Pose estimation data:
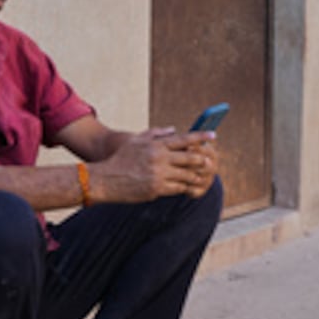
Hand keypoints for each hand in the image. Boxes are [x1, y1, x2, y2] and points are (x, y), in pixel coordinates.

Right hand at [89, 128, 217, 202]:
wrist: (106, 179)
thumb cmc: (120, 159)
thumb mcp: (135, 141)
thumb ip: (155, 133)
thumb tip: (173, 129)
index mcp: (155, 145)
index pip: (183, 139)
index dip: (200, 136)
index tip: (213, 136)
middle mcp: (159, 158)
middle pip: (189, 158)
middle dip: (201, 160)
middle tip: (209, 162)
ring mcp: (158, 174)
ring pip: (186, 175)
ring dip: (195, 176)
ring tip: (200, 177)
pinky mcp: (156, 189)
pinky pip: (178, 188)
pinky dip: (184, 187)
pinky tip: (187, 188)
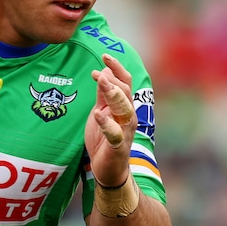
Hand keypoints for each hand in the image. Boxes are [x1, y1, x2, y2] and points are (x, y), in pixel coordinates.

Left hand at [84, 53, 136, 187]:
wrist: (108, 169)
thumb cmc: (105, 138)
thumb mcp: (100, 111)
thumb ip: (103, 95)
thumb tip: (105, 71)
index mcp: (124, 106)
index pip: (125, 82)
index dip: (116, 68)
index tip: (104, 56)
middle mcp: (128, 116)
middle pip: (126, 92)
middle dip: (115, 79)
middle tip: (101, 68)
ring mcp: (125, 131)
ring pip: (124, 110)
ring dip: (113, 95)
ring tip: (102, 83)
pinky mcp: (118, 147)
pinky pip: (115, 134)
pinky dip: (107, 124)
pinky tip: (98, 115)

Task objective: Find the word "ring" in the entries. Copy each line that holds it.

Output for this task:
ring mcp: (158, 174)
ring pip: (186, 175)
ring dip: (195, 176)
ring tip: (200, 177)
ring mcp: (125, 131)
ring pip: (124, 110)
ring dip: (113, 95)
ring tip: (102, 83)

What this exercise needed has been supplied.